The gas-evolution rate peaked about 8 seconds after immersion at a rate of 15 cm 3/sec, with the more
dense cores producing gas at a higher rate. The shape of the gas-evolution rate curves indicate that
there are at least two reactions producing gas, perhaps solvent evaporation, and binder
decomposition.
Triplicate data on similar cores coated with a commercial, water-based mixed refractory core wash is
illustrated in Figure 3. The coated cores evolved more gas, about 830 cm 3 compared to 630 cm3 for
the uncoated cores, and the peak rate of evolution was about 65% higher at 25.4 cm3/sec compared
to 15 cm3/sec from uncoated cores. Clearly, the coating is evolving a lot of gas immediately after iron
impact.
Less dense cores absorb more wash solvents than more dense cores, resulting in incomplete drying
and higher amounts of evolved gas. The total volume of gas produced from the coated core with the
lowest density was about 880 cm3. This value was higher than that of the most-dense washed core,
which was approximately 845 cm3. The more open structure of the less-dense core allows deeper
penetration by the wash solvents. Thus, core density is an important factor in coating application and
permeability.
There are several reasons to put a wash on a core including:
(1) improving the casting surface finish; and,
(2) resisting passage of gas from the core into the casting.

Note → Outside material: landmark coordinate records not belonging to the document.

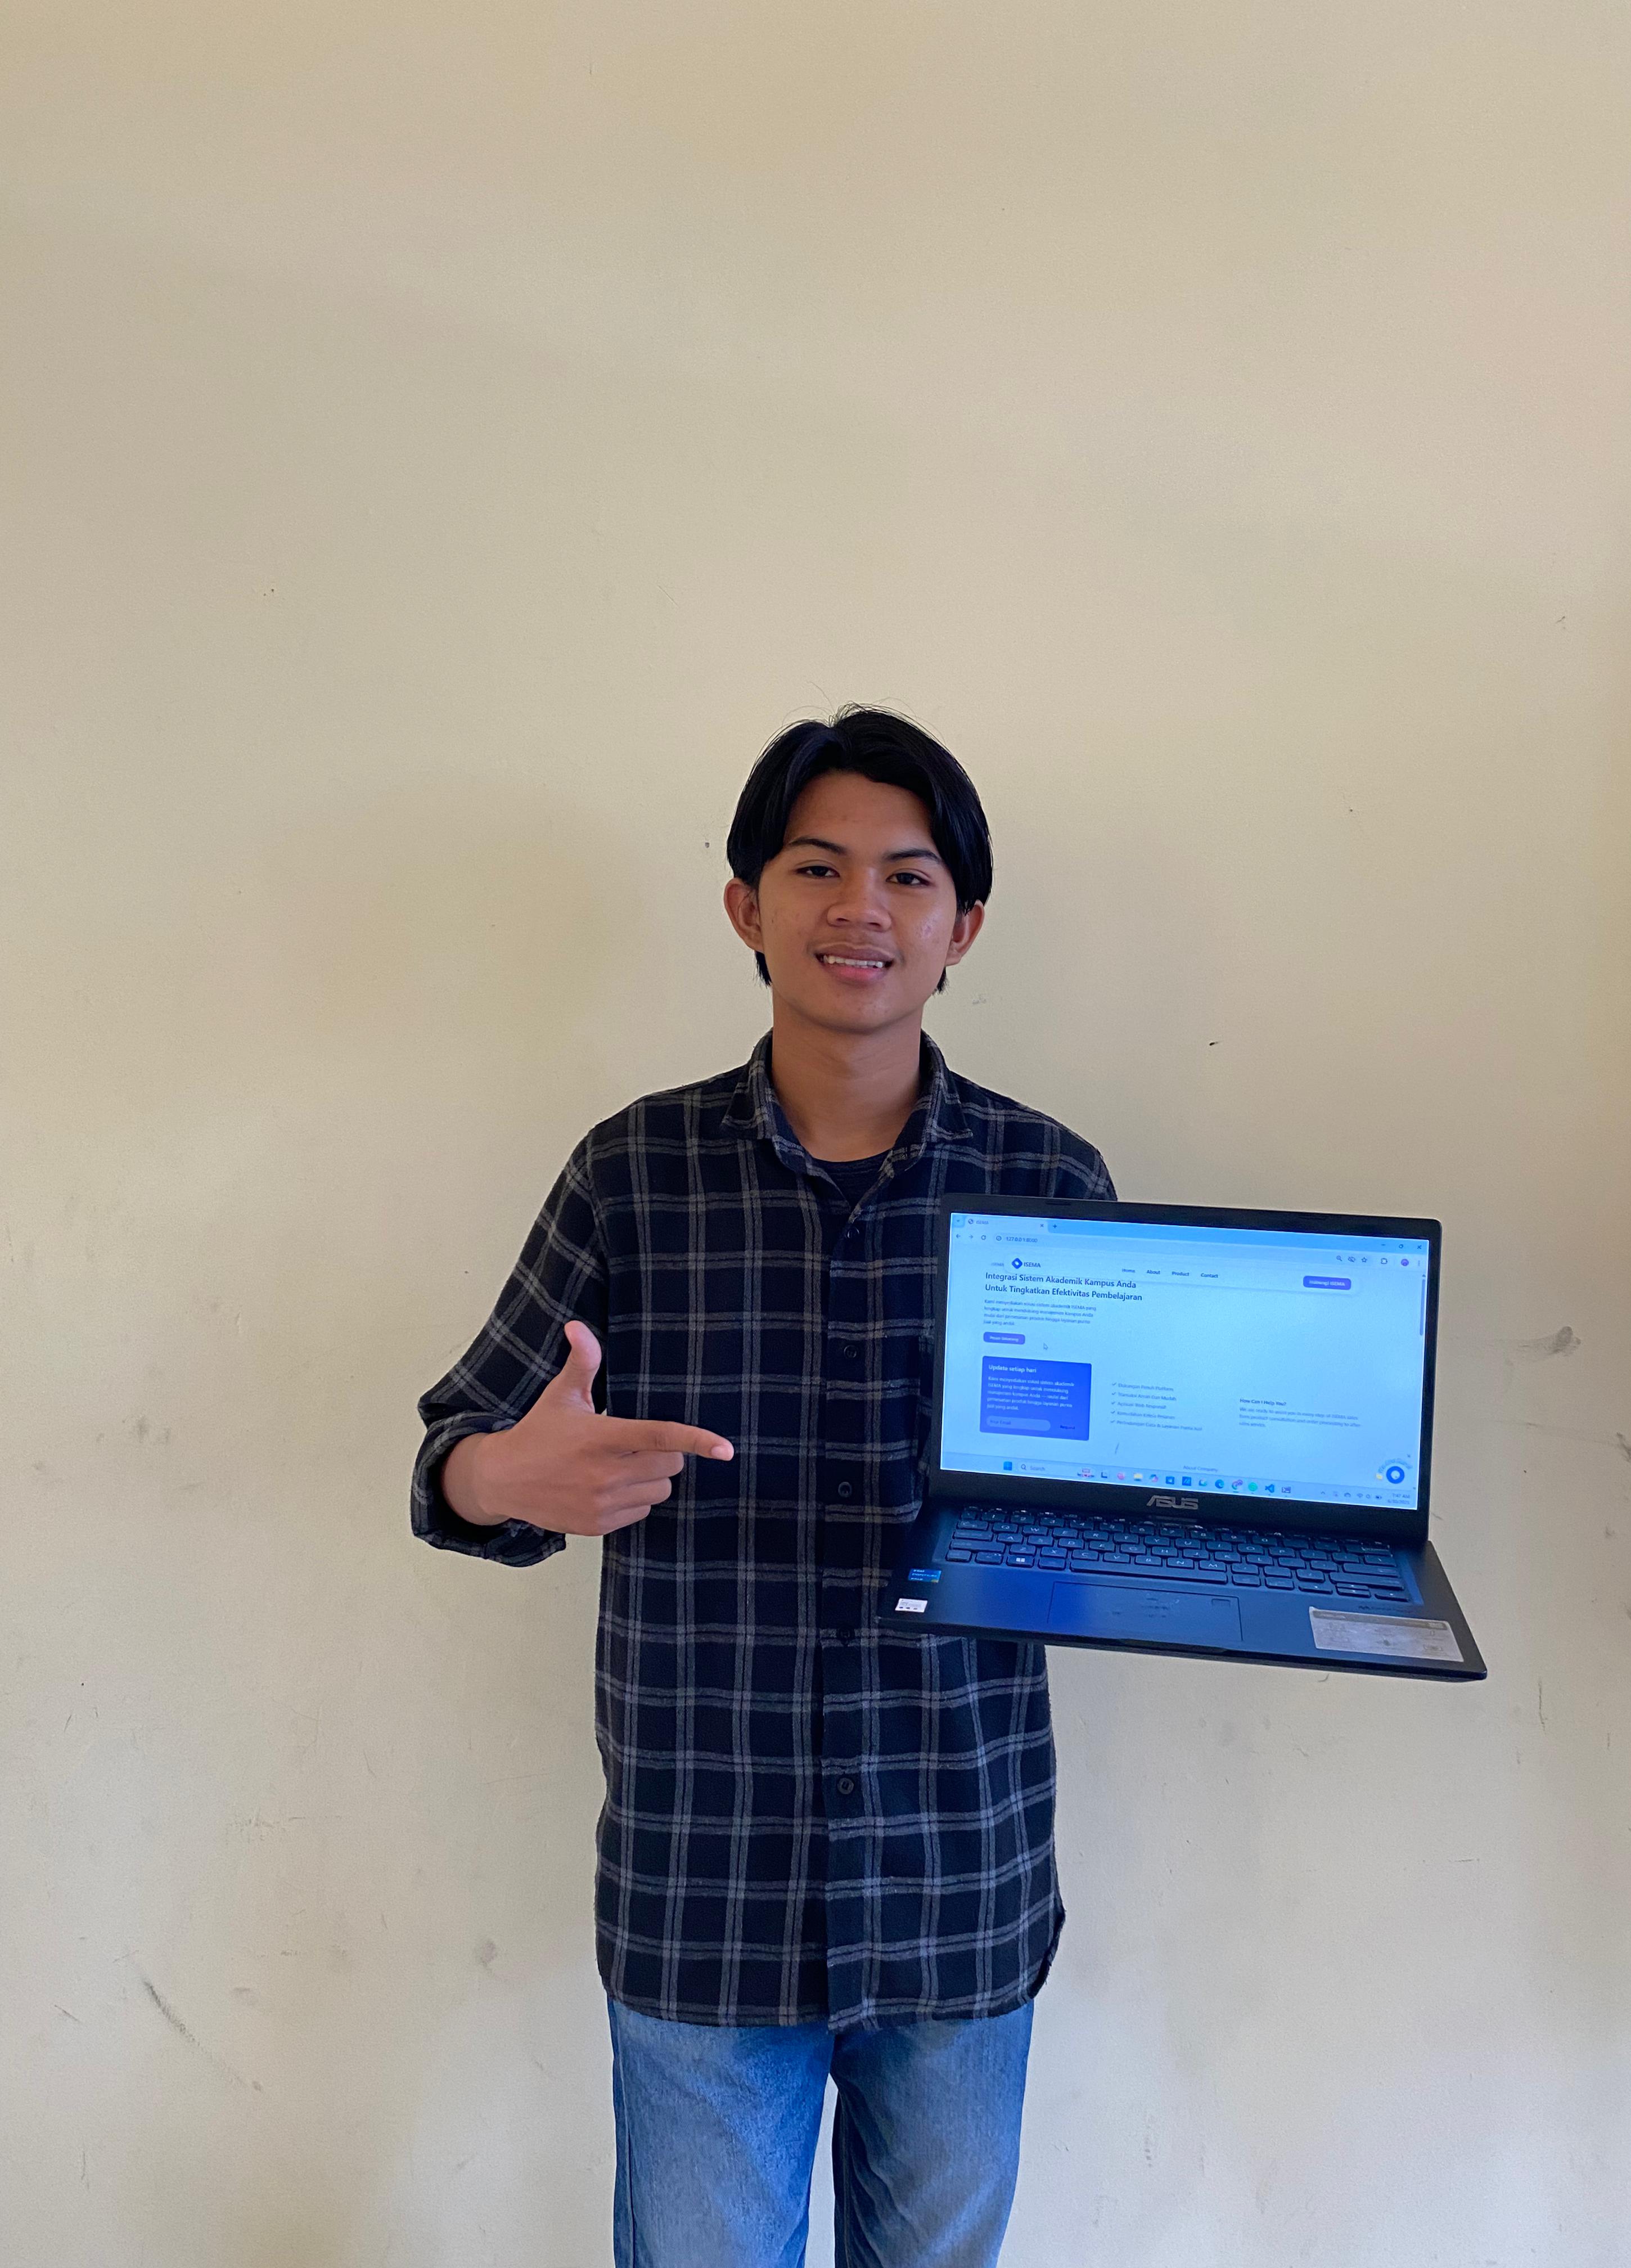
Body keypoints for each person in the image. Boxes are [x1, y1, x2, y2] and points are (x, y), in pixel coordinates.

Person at [412, 708, 1114, 2268]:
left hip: (959, 1875)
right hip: (704, 1885)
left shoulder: (1050, 1185)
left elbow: (1111, 1506)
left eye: (907, 876)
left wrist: (1222, 1540)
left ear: (963, 925)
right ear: (746, 906)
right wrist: (500, 1474)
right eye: (816, 867)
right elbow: (457, 1456)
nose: (859, 908)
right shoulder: (631, 1176)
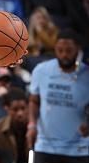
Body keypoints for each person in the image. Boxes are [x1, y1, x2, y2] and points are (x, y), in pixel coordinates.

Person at [27, 29, 89, 162]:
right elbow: (34, 101)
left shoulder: (87, 75)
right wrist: (32, 124)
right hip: (45, 145)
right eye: (60, 50)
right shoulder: (41, 70)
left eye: (69, 50)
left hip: (78, 147)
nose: (64, 55)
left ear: (78, 49)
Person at [0, 88, 29, 163]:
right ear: (6, 108)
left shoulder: (36, 127)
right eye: (15, 109)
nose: (20, 113)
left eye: (23, 108)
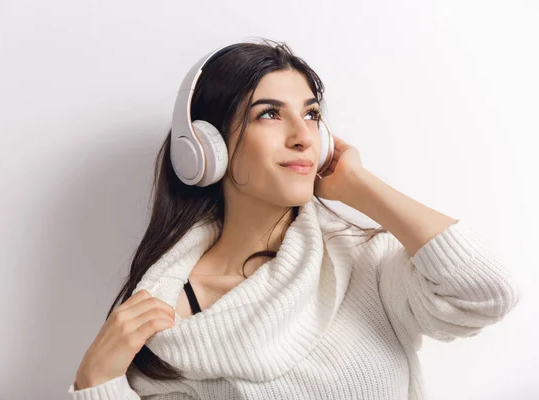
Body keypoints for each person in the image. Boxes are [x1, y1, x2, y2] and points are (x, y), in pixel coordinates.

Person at [68, 38, 520, 400]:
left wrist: (361, 188)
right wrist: (97, 383)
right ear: (205, 147)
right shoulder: (166, 319)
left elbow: (487, 294)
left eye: (311, 114)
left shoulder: (364, 261)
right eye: (269, 114)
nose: (303, 136)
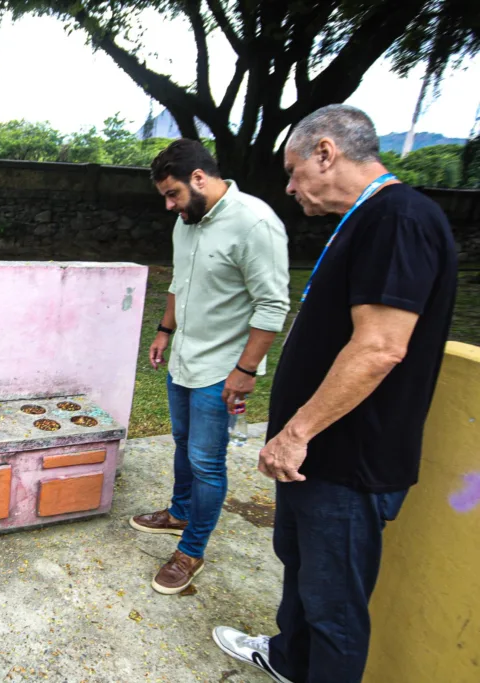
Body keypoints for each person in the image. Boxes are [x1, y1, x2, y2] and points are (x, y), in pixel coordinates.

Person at [213, 105, 458, 683]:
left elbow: (380, 348)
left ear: (326, 152)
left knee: (335, 609)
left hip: (348, 462)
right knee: (301, 570)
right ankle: (287, 658)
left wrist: (295, 433)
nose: (292, 188)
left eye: (295, 172)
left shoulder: (399, 218)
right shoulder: (366, 221)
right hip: (318, 459)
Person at [130, 139, 290, 595]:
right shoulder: (187, 223)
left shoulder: (255, 223)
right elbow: (180, 283)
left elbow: (272, 305)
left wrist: (246, 369)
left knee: (206, 461)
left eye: (173, 193)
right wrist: (164, 330)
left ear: (199, 178)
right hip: (184, 359)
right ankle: (180, 512)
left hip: (223, 368)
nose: (169, 204)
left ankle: (192, 550)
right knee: (182, 443)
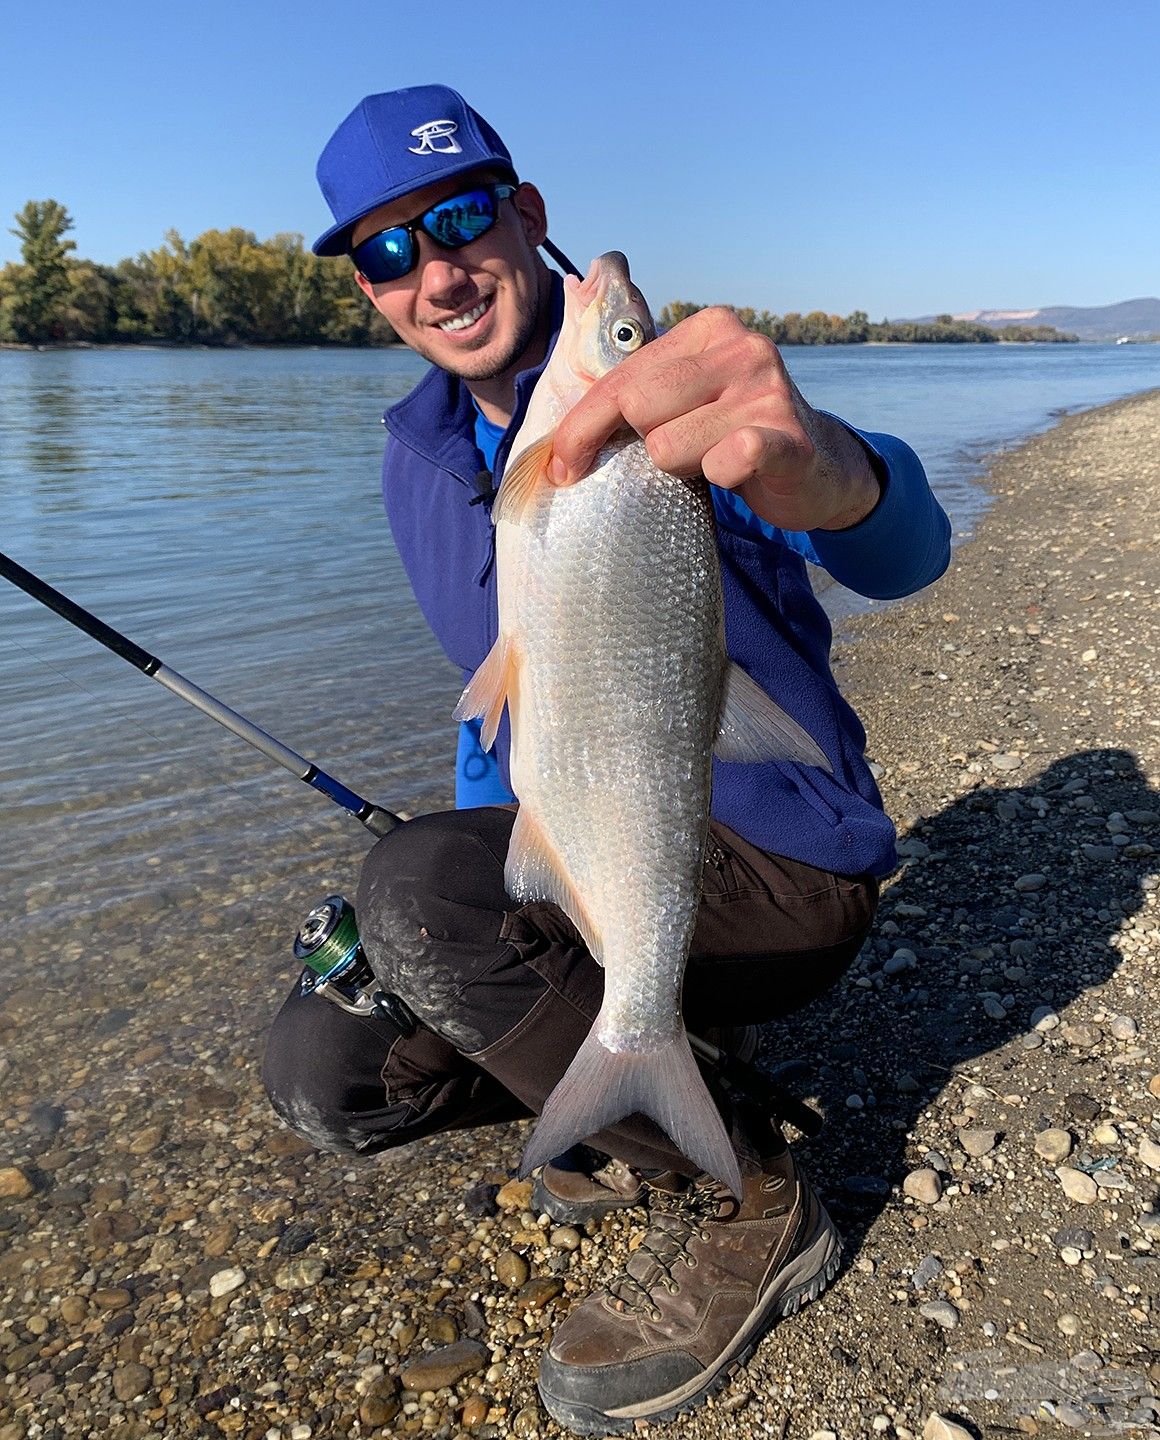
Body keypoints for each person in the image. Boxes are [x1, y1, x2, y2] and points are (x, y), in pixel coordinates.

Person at [262, 84, 951, 1435]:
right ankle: (629, 1069)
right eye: (387, 251)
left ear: (525, 216)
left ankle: (754, 1199)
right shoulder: (414, 453)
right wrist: (448, 907)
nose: (435, 272)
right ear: (365, 285)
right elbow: (502, 710)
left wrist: (834, 469)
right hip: (594, 843)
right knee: (324, 1070)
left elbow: (908, 551)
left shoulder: (678, 390)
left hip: (784, 865)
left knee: (421, 898)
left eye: (457, 219)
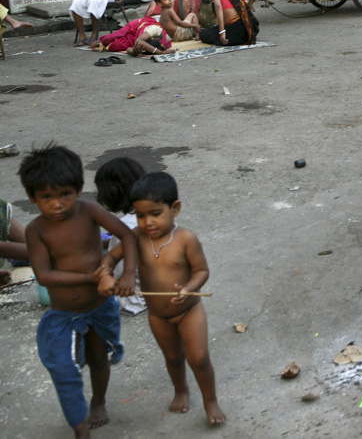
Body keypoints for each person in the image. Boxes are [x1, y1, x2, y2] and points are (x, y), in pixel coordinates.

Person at [18, 144, 138, 438]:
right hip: (63, 312)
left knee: (99, 357)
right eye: (47, 197)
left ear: (79, 189)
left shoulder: (90, 211)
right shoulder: (36, 230)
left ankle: (98, 401)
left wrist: (129, 274)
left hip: (99, 304)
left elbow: (126, 234)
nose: (57, 203)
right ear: (32, 198)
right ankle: (78, 425)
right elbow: (45, 276)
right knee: (63, 368)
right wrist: (91, 276)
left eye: (65, 194)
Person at [98, 172, 225, 425]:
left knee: (198, 359)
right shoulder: (135, 237)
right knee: (173, 357)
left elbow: (202, 271)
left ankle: (211, 401)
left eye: (156, 213)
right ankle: (181, 390)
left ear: (175, 208)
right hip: (158, 315)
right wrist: (105, 274)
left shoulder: (185, 239)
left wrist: (189, 288)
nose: (148, 222)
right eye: (141, 215)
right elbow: (110, 258)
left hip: (189, 310)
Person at [94, 158, 147, 315]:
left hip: (131, 299)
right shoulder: (155, 218)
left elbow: (118, 271)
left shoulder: (125, 228)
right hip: (155, 295)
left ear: (112, 191)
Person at [89, 15, 174, 57]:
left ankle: (103, 44)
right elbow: (138, 41)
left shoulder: (154, 45)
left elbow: (129, 49)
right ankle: (100, 41)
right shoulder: (155, 29)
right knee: (117, 34)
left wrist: (135, 52)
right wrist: (161, 53)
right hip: (138, 25)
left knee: (118, 45)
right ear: (151, 37)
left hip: (136, 36)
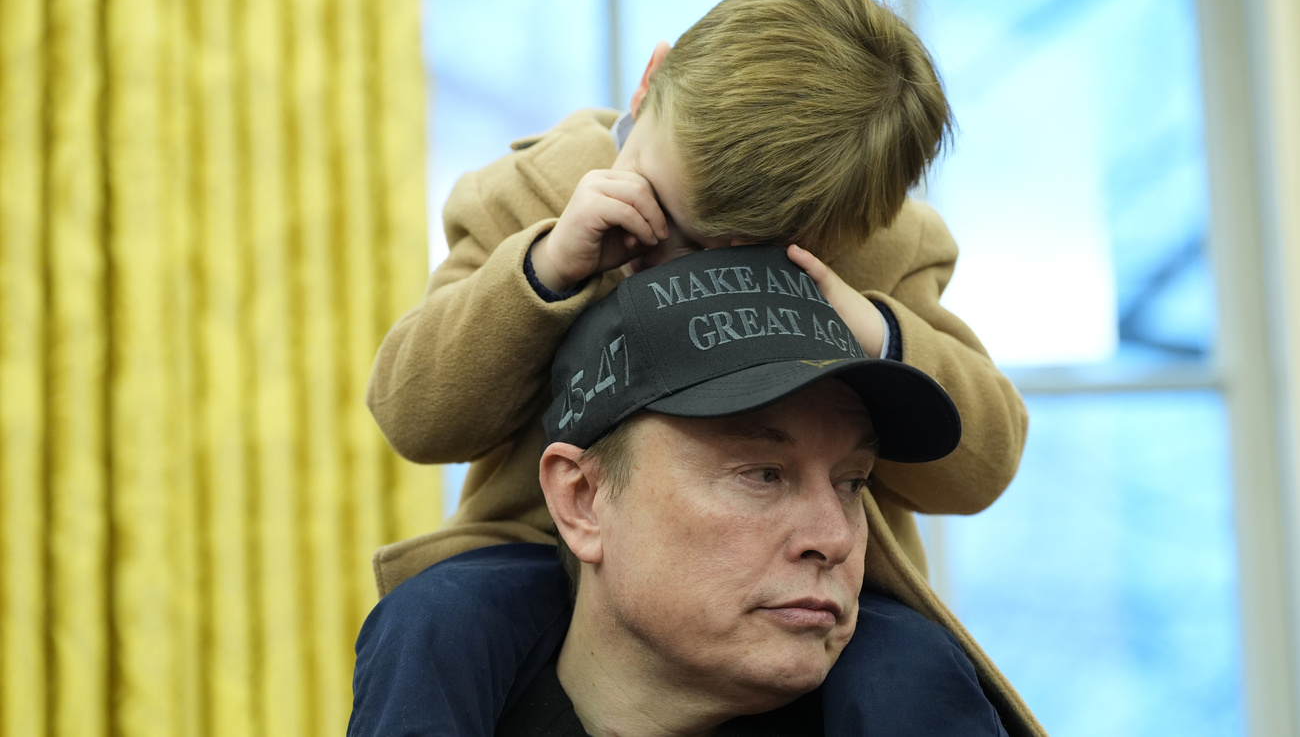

However, some core washes produce gas, and consideration must be given for allowing all of the gas
to exit from the core without blowing into the casting.
Eliminating gas defects can be a frustrating task. Moreover, the large number of
sand/binder/additive/wash systems available, as well as newly developed ones, just adds to the
confusion of discovering the culprit of gas defects. The techniques developed for measuring gas
evolution can be a valuable tool to help minimize gas defects.